Sliding Computations
We can run a sliding computation over an epi_archive
object, much like
epi_slide()
does for an epi_df
object. This is accomplished by calling
the slide()
method for an epi_archive
object, which works similarly to
the way epi_slide()
works for an epi_df
object, but with one key
difference: it is version-aware.
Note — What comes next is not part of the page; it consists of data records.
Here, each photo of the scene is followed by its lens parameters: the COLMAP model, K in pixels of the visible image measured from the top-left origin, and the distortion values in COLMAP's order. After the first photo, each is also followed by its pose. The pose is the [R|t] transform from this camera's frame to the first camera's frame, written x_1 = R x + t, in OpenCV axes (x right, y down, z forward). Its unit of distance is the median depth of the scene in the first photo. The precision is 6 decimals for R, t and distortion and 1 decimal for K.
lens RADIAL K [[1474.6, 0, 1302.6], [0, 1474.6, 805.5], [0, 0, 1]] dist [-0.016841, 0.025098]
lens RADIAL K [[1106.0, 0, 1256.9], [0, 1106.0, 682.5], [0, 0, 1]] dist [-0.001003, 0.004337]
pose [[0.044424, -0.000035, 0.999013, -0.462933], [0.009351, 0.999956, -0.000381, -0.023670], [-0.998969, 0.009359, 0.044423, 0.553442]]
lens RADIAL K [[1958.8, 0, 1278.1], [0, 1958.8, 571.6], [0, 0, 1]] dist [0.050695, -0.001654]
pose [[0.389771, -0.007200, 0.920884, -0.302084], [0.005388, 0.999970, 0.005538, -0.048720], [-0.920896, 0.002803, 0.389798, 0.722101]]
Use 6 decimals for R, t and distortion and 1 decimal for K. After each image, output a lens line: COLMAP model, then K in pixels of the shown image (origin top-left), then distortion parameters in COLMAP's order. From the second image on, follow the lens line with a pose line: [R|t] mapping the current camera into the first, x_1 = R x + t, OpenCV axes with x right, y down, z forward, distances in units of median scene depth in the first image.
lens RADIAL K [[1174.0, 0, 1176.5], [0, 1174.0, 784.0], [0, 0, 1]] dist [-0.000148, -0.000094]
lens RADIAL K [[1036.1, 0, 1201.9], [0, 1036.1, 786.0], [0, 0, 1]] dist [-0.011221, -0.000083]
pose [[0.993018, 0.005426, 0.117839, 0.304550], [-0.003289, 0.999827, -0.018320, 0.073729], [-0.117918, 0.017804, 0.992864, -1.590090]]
That is, for an epi_archive
object, the
sliding computation at any given reference time point t is performed on
data that would have been available as of t.
Examples
# Simple ex. with necessary keys
tib <- tibble::tibble(
geo_value = rep(c("ca", "hi"), each = 5),
time_value = rep(seq(as.Date("2020-01-01"),
by = 1, length.out = 5
), times = 2),
version = rep(seq(as.Date("2020-01-02"),
by = 1, length.out = 5
), times = 2),
value = rnorm(10, mean = 2, sd = 1)
)
toy_epi_archive <- tib %>% as_epi_archive()
toy_epi_archive
#> → An `epi_archive` object, with metadata:
#> ℹ Min/max time values: 2020-01-01 / 2020-01-05
#> ℹ First/last version with update: 2020-01-02 / 2020-01-06
#> ℹ Versions end: 2020-01-06
#> ℹ A preview of the table (10 rows x 4 columns):
#> Key: <geo_value, time_value, version>
#> geo_value time_value version value
#> <char> <Date> <Date> <num>
#> 1: ca 2020-01-01 2020-01-02 0.5999565
#> 2: ca 2020-01-02 2020-01-03 2.2553171
#> 3: ca 2020-01-03 2020-01-04 -0.4372636
#> 4: ca 2020-01-04 2020-01-05 1.9944287
#> 5: ca 2020-01-05 2020-01-06 2.6215527
#> 6: hi 2020-01-01 2020-01-02 3.1484116
#> 7: hi 2020-01-02 2020-01-03 0.1781823
#> 8: hi 2020-01-03 2020-01-04 1.7526747
#> 9: hi 2020-01-04 2020-01-05 1.7558004
#> 10: hi 2020-01-05 2020-01-06 1.7172946
# Ex. with an additional key for county
df <- data.frame(
geo_value = c(replicate(2, "ca"), replicate(2, "fl")),
county = c(1, 3, 2, 5),
time_value = c(
"2020-06-01",
"2020-06-02",
"2020-06-01",
"2020-06-02"
),
version = c(
"2020-06-02",
"2020-06-03",
"2020-06-02",
"2020-06-03"
),
cases = c(1, 2, 3, 4),
cases_rate = c(0.01, 0.02, 0.01, 0.05)
)
x <- df %>% as_epi_archive(other_keys = "county")
#> Warning: Unsupported time type in column `x$time_value`, with class `character`.
#> Time-related functionality may have unexpected behavior.